◆ DOCUMENT SEGMENT ◆
The UMDL agent-building toolkit will be a set of tools for simplifying the task of building agents that are compliant with the UMDL Agent Architecture. This toolkit allows users to design agents based on the protocols that they engage in to achieve goals, while abstrcting the complex code needed for communication. These protocols can be created specifically for new types of agents, or can be combined with previously designed protocols supplied in a protocol library supplied with the toolkit. The toolkit will contain protocols already used by UMDL, as well as related agent systems, where possible.
These protocols define the type, sequence and content of messages exchanged among a set of agents. Once the agent is specified in terms of the protocols is uses, skeleton code will be generated for the agent that implements the communication necessary for the agent to interact with other agents. Users will then fill in the necessary decision-making capabilities to make a fully functioning agent.
In 1996, we developed two iterations of metadata drawn from the ontology and registry interfaces utilizing the metadata to catalogue collections. In 1997 we will further elaborate and define metadata elements drawn from the ontology, with at least one more iteration of metadata describing work and creation of metadata attributes and domains describing services.
This year, we will be focusing on taking our various design implications and design fragments and prototyping one or more designs based on novel PAD++ (infinite zoom) and CCR (social/spatial computing) platforms. We will also be pushing our understanding and modeling activities, and methodology advancements.

◆ COLLECTED DATA ◆
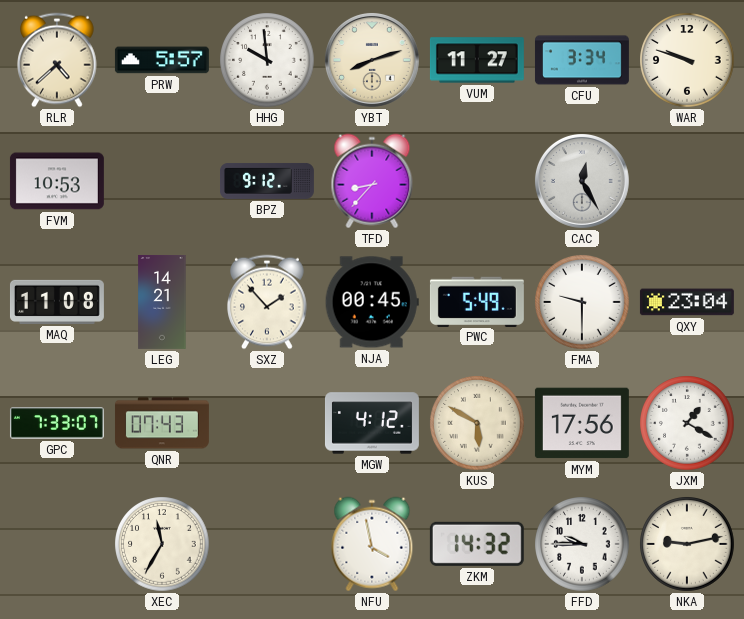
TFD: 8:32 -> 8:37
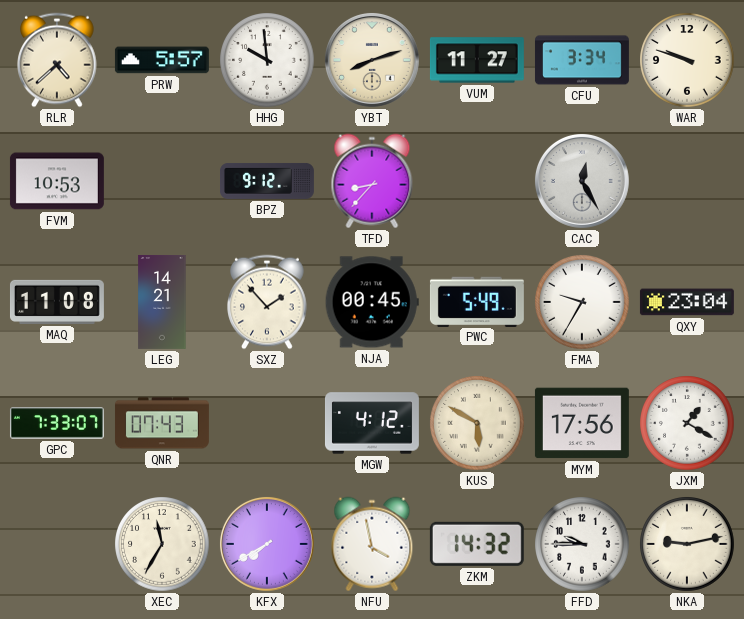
FMA: 9:30 -> 9:35
KFX: none -> 7:40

◆ PROBLEMS TO SOLVE ◆
A – Decide whether each statement agrees with the UMDL excerpt. Answer yes or no for each, and back it with the deciding words quoted from the excerpt.
(i) The toolkit generates the decision-making code that a fully functioning agent needs.
(ii) Protocols define the type, sequence and content of messages exchanged among agents.
(iii) Two iterations of metadata were developed in 1996.
B – From the UMDL excerpt, quote the stretch from "These protocols define" through "domains describing services.".
C – According to the UMDL excerpt, what are all the aspects of messages that protocols define?
The material above is separate from the UMDL excerpt.

◆ ANSWERS TO THE EXERCISES ◆
A –
(i) No. "Users will then fill in the necessary decision-making capabilities to make a fully functioning agent."
(ii) Yes. "These protocols define the type, sequence and content of messages exchanged among a set of agents."
(iii) Yes. "In 1996, we developed two iterations of metadata"

B –
These protocols define the type, sequence and content of messages exchanged among a set of agents. Once the agent is specified in terms of the protocols is uses, skeleton code will be generated for the agent that implements the communication necessary for the agent to interact with other agents. Users will then fill in the necessary decision-making capabilities to make a fully functioning agent.
In 1996, we developed two iterations of metadata drawn from the ontology and registry interfaces utilizing the metadata to catalogue collections. In 1997 we will further elaborate and define metadata elements drawn from the ontology, with at least one more iteration of metadata describing work and creation of metadata attributes and domains describing services.

C –
- type
- sequence
- content